I was more in my element during the barre/Pilates-inspired parts. We did a lot of first position plies, straight leg tendus, third position tendus, standing side crunches, all the while maintaing graceful ballet arms, no easy feat with the gloves!
We spent the rest of the afternoon going over each movement individually, talking about proper stance, cuing suggestions, etc.
At the very end, we were taught Piloxing’s signature closing sequence, to be performed at the end of every class. We all had to shout out the words “Sleek! Sexy! Powerful!” while executing three movements illustrating each adjective.
“But we’re not taking about trashy sexy,” the teacher said. “We’re talking about classy sexy.”
So not this, but more like Rachel Weisz, got it.
I wondered why we had to talk about “sexy” at all. Can’t we just work out and not concern ourselves with how it relates to men?
Finally, we were each awarded a certificate of completion authorizing us to teach Piloxing for one year….as long as we became a member of PIA.
In the end, I decided that while Piloxing is a great workout, and I’d love to take another class, I’m not sure I want to teach it.
I opted not to join PIA because I still I have no clue how to teach Piloxing (how much information can you really absorb in eight hours) and I cannot in good conscious conclude a fitness class by shouting “Sleek! Sexy! Powerful!” accompanied by movements. My students would laugh me out of the room.
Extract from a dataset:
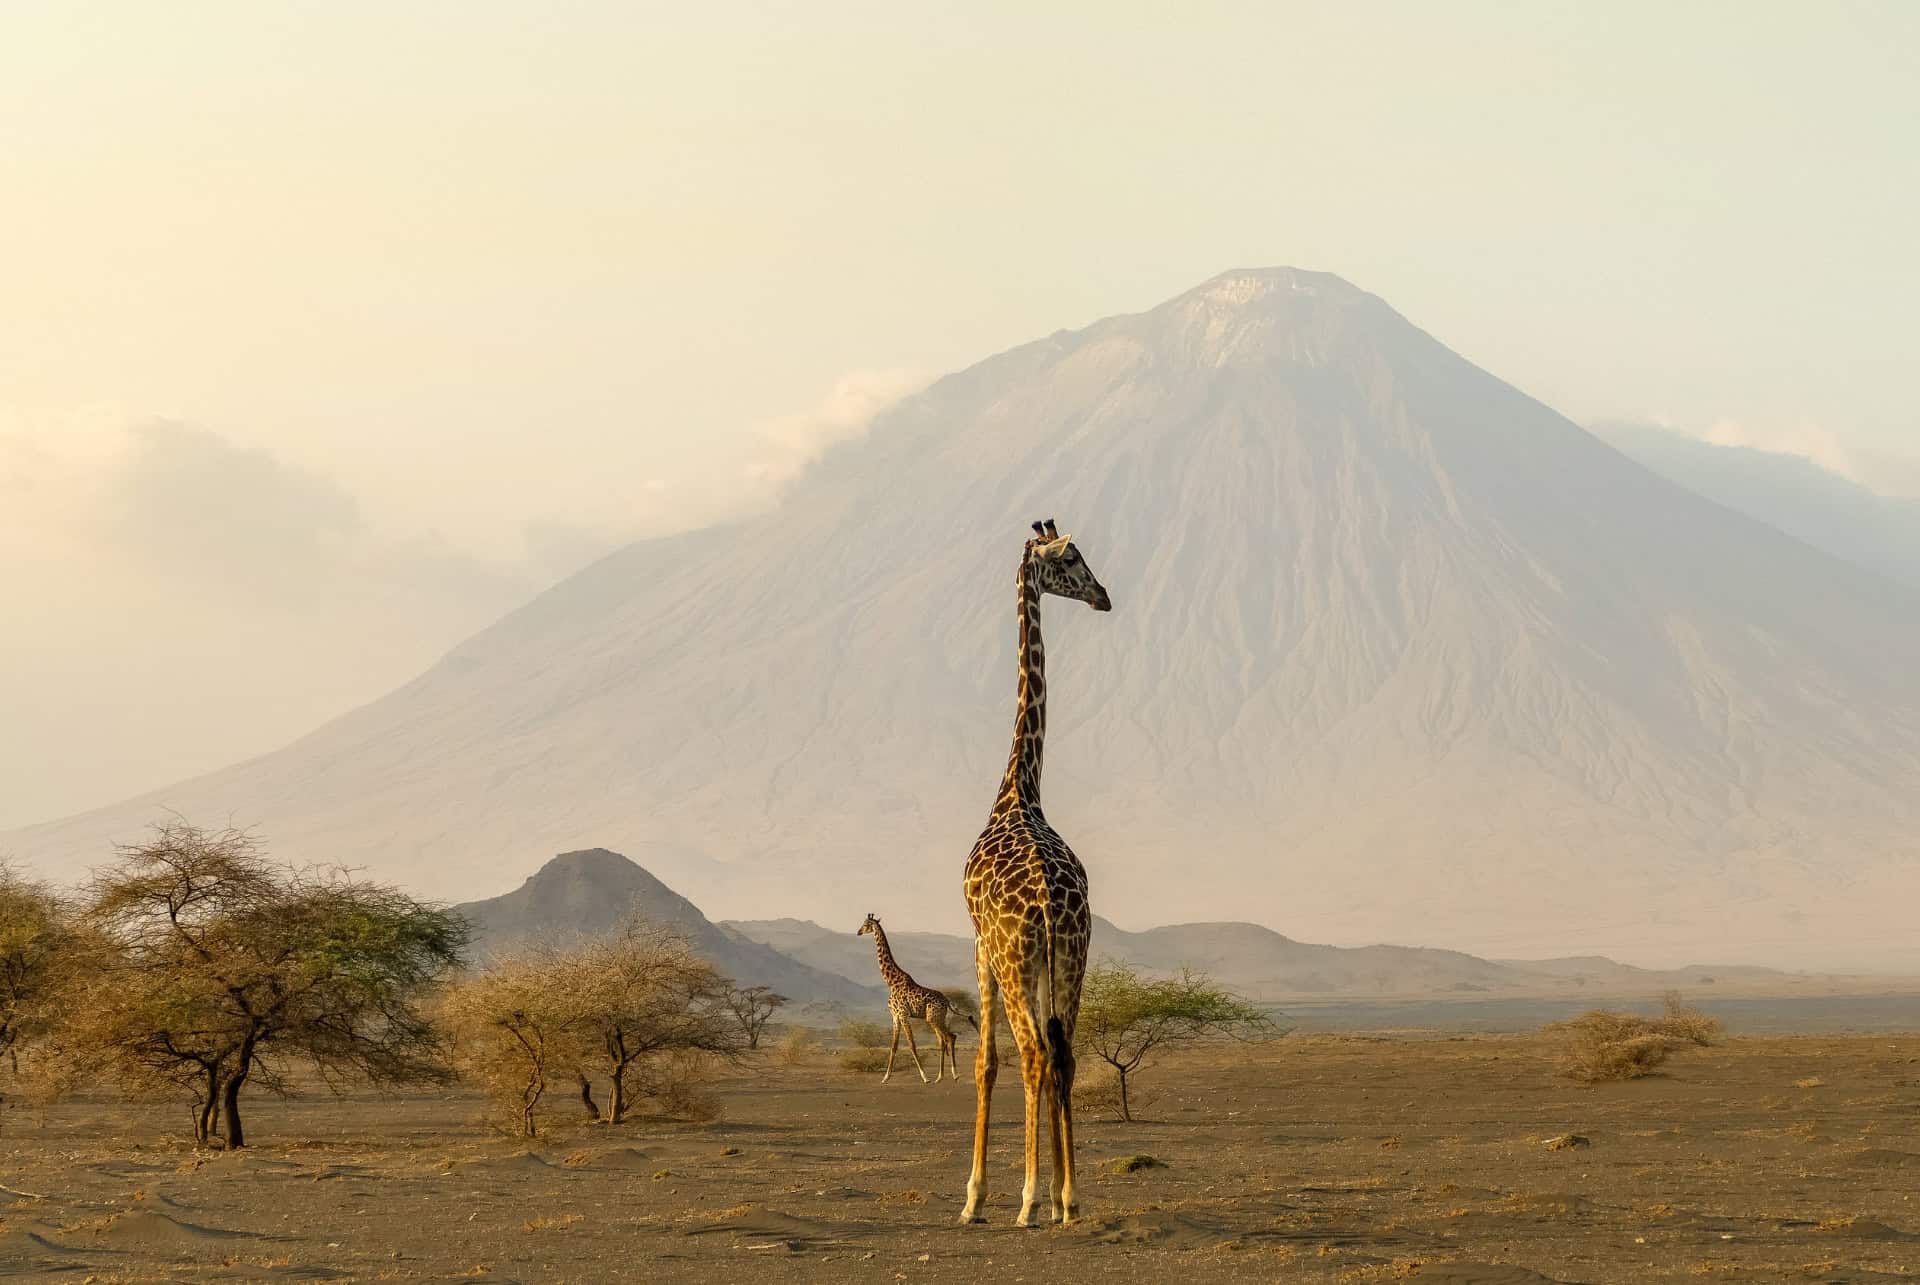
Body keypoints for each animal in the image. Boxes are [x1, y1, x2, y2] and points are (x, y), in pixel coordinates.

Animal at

Beyond that, I’m not sure how I feel about the fitness trend as a whole in which teachers pay organizations such as Piloxing, Zumba, Les Mills, etc, hundreds of dollars a year for the privilege of teaching the brand and receive a handful of instructional DVDs and CD playlists as part of the package. Some teachers love this, particularly in towns that aren’t hotbeds of fitness, as it means they don’t have to come up with their own music or choreography to keep somewhat current. I’m not one of them. I see my class as another creative outlet. I enjoy sourcing my own music and sequencing my own movements (even if those movements are lifted from other sources, such as Piloxing!). It takes a lot of time and a lot of effort but I’m too fickle and independent for anything else.